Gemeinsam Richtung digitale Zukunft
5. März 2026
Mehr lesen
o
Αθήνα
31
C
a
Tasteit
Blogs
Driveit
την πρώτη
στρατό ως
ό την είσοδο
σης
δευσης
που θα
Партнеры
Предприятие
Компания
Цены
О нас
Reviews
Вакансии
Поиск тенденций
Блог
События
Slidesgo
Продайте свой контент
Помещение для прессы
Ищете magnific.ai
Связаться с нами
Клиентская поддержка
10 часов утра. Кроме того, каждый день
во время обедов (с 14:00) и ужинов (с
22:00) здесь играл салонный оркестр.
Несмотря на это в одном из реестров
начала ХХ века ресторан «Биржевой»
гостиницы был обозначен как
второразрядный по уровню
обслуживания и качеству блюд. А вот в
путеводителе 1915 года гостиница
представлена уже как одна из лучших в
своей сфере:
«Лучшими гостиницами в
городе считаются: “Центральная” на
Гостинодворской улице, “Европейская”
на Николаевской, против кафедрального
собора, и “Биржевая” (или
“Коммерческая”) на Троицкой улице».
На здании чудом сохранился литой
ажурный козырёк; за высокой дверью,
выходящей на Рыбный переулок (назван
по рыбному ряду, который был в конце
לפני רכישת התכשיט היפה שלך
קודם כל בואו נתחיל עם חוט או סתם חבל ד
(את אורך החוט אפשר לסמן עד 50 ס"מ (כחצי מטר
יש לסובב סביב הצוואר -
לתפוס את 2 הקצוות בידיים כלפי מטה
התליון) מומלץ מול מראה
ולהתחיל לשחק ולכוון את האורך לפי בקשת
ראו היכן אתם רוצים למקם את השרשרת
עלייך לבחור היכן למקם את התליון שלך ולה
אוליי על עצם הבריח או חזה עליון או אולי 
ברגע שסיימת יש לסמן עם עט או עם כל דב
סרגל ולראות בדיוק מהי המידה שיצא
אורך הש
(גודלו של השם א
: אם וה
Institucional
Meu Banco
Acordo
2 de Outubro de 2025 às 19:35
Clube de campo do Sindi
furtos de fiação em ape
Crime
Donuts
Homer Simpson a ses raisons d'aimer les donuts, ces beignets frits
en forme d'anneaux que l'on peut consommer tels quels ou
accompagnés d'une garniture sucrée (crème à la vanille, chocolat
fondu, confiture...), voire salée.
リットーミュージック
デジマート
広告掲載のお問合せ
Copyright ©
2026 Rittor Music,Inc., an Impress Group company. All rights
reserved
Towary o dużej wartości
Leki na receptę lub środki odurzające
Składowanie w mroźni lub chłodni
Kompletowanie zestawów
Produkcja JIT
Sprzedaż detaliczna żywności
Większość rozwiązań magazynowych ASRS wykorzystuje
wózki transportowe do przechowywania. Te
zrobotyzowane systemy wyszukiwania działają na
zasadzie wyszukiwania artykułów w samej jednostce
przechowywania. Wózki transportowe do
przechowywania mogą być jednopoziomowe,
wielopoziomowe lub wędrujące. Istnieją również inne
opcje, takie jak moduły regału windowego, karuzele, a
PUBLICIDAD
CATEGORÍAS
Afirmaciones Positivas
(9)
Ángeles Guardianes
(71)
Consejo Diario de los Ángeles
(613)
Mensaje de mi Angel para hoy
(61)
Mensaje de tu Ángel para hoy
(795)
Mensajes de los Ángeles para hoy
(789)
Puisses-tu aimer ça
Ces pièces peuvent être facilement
====
§ Exercise directions: Every record above is to be copied out again exactly as written.

§ Your solution:
Gemeinsam Richtung digitale Zukunft
5. März 2026
Mehr lesen
o
Αθήνα
31
C
a
Tasteit
Blogs
Driveit
την πρώτη
στρατό ως
ό την είσοδο
σης
δευσης
που θα
Партнеры
Предприятие
Компания
Цены
О нас
Reviews
Вакансии
Поиск тенденций
Блог
События
Slidesgo
Продайте свой контент
Помещение для прессы
Ищете magnific.ai
Связаться с нами
Клиентская поддержка
10 часов утра. Кроме того, каждый день
во время обедов (с 14:00) и ужинов (с
22:00) здесь играл салонный оркестр.
Несмотря на это в одном из реестров
начала ХХ века ресторан «Биржевой»
гостиницы был обозначен как
второразрядный по уровню
обслуживания и качеству блюд. А вот в
путеводителе 1915 года гостиница
представлена уже как одна из лучших в
своей сфере:
«Лучшими гостиницами в
городе считаются: “Центральная” на
Гостинодворской улице, “Европейская”
на Николаевской, против кафедрального
собора, и “Биржевая” (или
“Коммерческая”) на Троицкой улице».
На здании чудом сохранился литой
ажурный козырёк; за высокой дверью,
выходящей на Рыбный переулок (назван
по рыбному ряду, который был в конце
לפני רכישת התכשיט היפה שלך
קודם כל בואו נתחיל עם חוט או סתם חבל ד
(את אורך החוט אפשר לסמן עד 50 ס"מ (כחצי מטר
יש לסובב סביב הצוואר -
לתפוס את 2 הקצוות בידיים כלפי מטה
התליון) מומלץ מול מראה
ולהתחיל לשחק ולכוון את האורך לפי בקשת
ראו היכן אתם רוצים למקם את השרשרת
עלייך לבחור היכן למקם את התליון שלך ולה
אוליי על עצם הבריח או חזה עליון או אולי 
ברגע שסיימת יש לסמן עם עט או עם כל דב
סרגל ולראות בדיוק מהי המידה שיצא
אורך הש
(גודלו של השם א
: אם וה
Institucional
Meu Banco
Acordo
2 de Outubro de 2025 às 19:35
Clube de campo do Sindi
furtos de fiação em ape
Crime
Donuts
Homer Simpson a ses raisons d'aimer les donuts, ces beignets frits
en forme d'anneaux que l'on peut consommer tels quels ou
accompagnés d'une garniture sucrée (crème à la vanille, chocolat
fondu, confiture...), voire salée.
リットーミュージック
デジマート
広告掲載のお問合せ
Copyright ©
2026 Rittor Music,Inc., an Impress Group company. All rights
reserved
Towary o dużej wartości
Leki na receptę lub środki odurzające
Składowanie w mroźni lub chłodni
Kompletowanie zestawów
Produkcja JIT
Sprzedaż detaliczna żywności
Większość rozwiązań magazynowych ASRS wykorzystuje
wózki transportowe do przechowywania. Te
zrobotyzowane systemy wyszukiwania działają na
zasadzie wyszukiwania artykułów w samej jednostce
przechowywania. Wózki transportowe do
przechowywania mogą być jednopoziomowe,
wielopoziomowe lub wędrujące. Istnieją również inne
opcje, takie jak moduły regału windowego, karuzele, a
PUBLICIDAD
CATEGORÍAS
Afirmaciones Positivas
(9)
Ángeles Guardianes
(71)
Consejo Diario de los Ángeles
(613)
Mensaje de mi Angel para hoy
(61)
Mensaje de tu Ángel para hoy
(795)
Mensajes de los Ángeles para hoy
(789)
Puisses-tu aimer ça
Ces pièces peuvent être facilement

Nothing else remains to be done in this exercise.